Thanks goodness Michael Shanks’ film has an additional secret weapon whose profundity you only piece together near the end. The rest of the time, you just appreciate what a fine example of prestige horror Together is from moment to moment.

If you think it’s rather miraculous that no one has ever come up with this idea before, well, someone has, and the film is actually in some legal hot water over it. But while the he saids and she saids are playing out, we can just appreciate an exciting genre film with the sort of hidden thematic heft we can only hint at within the confines of a review.

Millie and Tim have been together for the better part of a decade, as she pursues a teaching career, and he pursues a career as a rock musician that can’t be accurately described as such. He’s comfortable in their relationship and social context – perhaps too comfortable, as he seems to have lost his instincts toward intimacy after their long partnership that’s suspiciously lacking the formality of an engagement. Shaking up their rut, and forcing their relationship in one direction or another, is the new teaching job Millie gets in a rural area, which will require them to move hours from the city. It’s almost forced that other direction, as Tim is caught on the back foot by a marriage proposal she makes in front of all their friends at their going away party.

They get past the faux pas of his stammering into a belated acceptance of the proposal. But the wounds are healing a bit slowly after they relocate, and Tim is certainly feeling shackled, metaphorically speaking, to Millie. They can drop the metaphor when the pair stumbles into a hole in the ground on a rainy night lost in the woods, which seems to have been some sort of sacred space for who knows whom. When they wake up the next morning, their legs are lightly sewn together through a thin, and at this point separable, membrane. It won’t stay thin and separable for long.

together1

Horror is often a metaphor for something, dating back to George Romero’s zombie movies. Together is actually a metaphor for a couple things, but the only one we really want to discuss is the obvious one that rears its head through the movie’s squirmy body horror. But first, that body horror.

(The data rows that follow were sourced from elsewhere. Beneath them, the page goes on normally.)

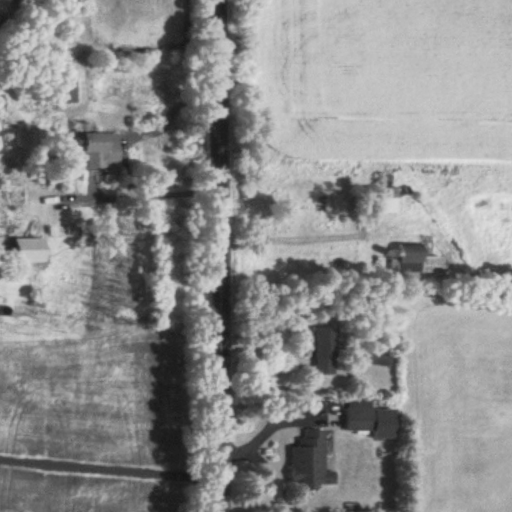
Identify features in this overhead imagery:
building: (61, 90)
road: (134, 141)
building: (92, 149)
building: (378, 200)
road: (310, 238)
building: (22, 250)
road: (226, 255)
building: (415, 260)
building: (322, 351)
building: (357, 417)
road: (113, 449)
building: (307, 462)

The gross co-mingling of flesh, much of it done practically, is hardly the only way Aussie director Shanks excels at the horror genre. In one particularly memorable scene, a face,  obscured from our view by a mottled glass door, drags itself up and down the length of the door, chilling us to the bone. Then there are the slightly more standard series of nightmarish images, all just a bit more memorable than their more middling counterparts from other films.

together2

If Franco and Brie come off here as a real couple, it’s because they are, and Together is all the better for it. It’s not that they couldn’t have given these performances with other actors, but that their evident comfort with one another easily makes us believe they would have once been in love, and now are primarily just accustomed to each other. The development that their bodies have essentially a magnetic, yet unwitting, pull to one another, has both a physical and emotional component, each of which require different sorts of performative gymnastics. As various appendages merge, we understand how this is more than a physical problem. Their physical reality reflects the emotional reality that it’s never easy to end a partnership that isn’t achieving its goals, especially when you’ve been doing it so long that the alternative is far more frightening.

Together boasts a third important performance in the form of Damon Herriman, who sort of comes between them – so to speak. But in keeping with the theme of smart decisions, Herriman’s character, a supervising teacher at Millie’s new school, has plenty of surprises in store as well. When it appears he has intentions toward Millie, Tim’s jealousy awakens, one of those “don’t know what you got until it might be gone” moments. Like, for example, a part of your own body about which you never gave much thought until it wasn’t there anymore.

together4

Together is humming along with good technique, good performances, some pretty nice chills, and a theme that, while flirting with the obvious, is still appreciated. Then it transforms in a way that you won’t see coming, but makes perfect sense once you review what’s come before. The impact of this change is sudden and absolute, adding dimension right as the film should be wrapping up. Great movies travel home with you, and Together will certainly do that – perhaps especially if there’s someone waiting for you there at home. Your “better half,” as it were.

 

Together is currently playing in cinemas.